From the Hamsah Nasirildeen profile below, list every position he played on the Concord High School football team.

## Document extract
• • • • • • •

Hamsah Nasirildeen

Profile
- Position: Linebacker

Personal information
- Born: January 23, 1999 (age 27) Concord, North Carolina, U.S.
- Listed height: 6 ft 3 in (1.91 m)
- Listed weight: 215 lb (98 kg)

Career information
- High school: Concord
- College: Florida State (2017–2020)
- NFL draft: 2021 (6th round, 186th overall pick)

Career history
- New York Jets (2021–2022);

Awards and highlights
- Second-team All-ACC (2019);

Career NFL statistics
- Total tackles: 14
- Stats at Pro Football Reference

= Hamsah Nasirildeen =

American football player (born 1999)

Hamsah Nasirildeen (born January 17, 1999) is an American professional football linebacker. He played college football at Florida State.

==Early life==
Nasirildeen grew up in Concord, North Carolina and attended Concord High School, where he played safety, linebacker, tight end and wide receiver on the football team. He first played defense as a junior and made 85 tackles, five interceptions, two forced fumbles and broke up seven passes and also caught 35 passes for 634 yards on offense. He was named a US Army All-American as a senior after making 108 tackles with three interceptions and 45 receptions for 751 yards and five touchdowns. Rated one of the best recruits in North Carolina, he initially committed to play college football at South Carolina going into his senior year, but he later flipped his commitment to Florida State.

• • • • • • •

## Supplied material
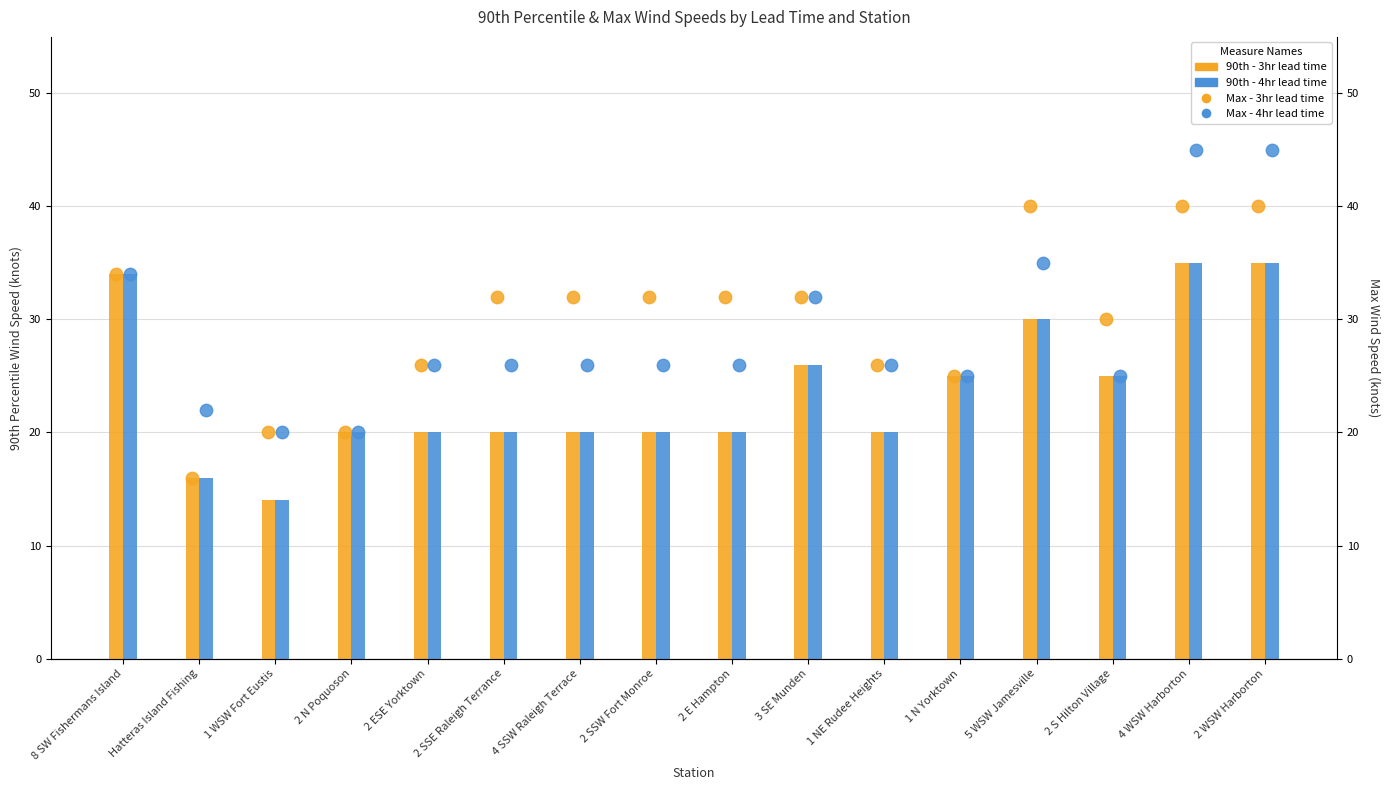

At how many categories does at least one series exceed 42?

2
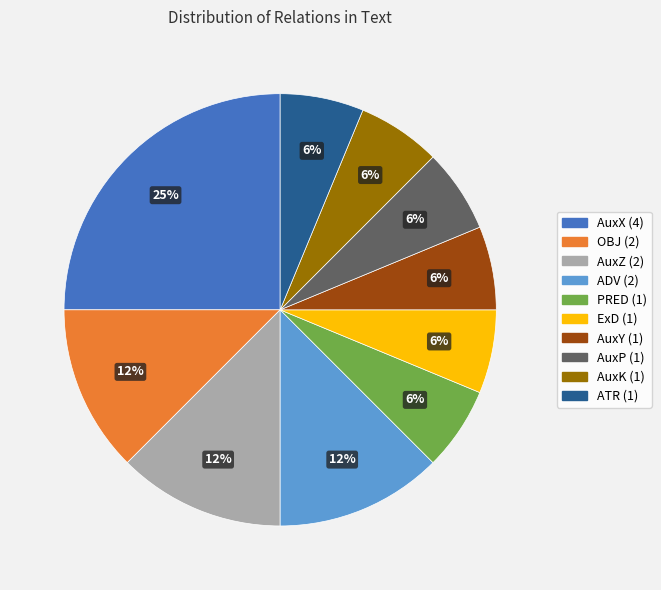

To the nearest percent, what is the average slice percentage?

10%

• • • • • • •

## Solution below
Safety, linebacker, tight end, and wide receiver.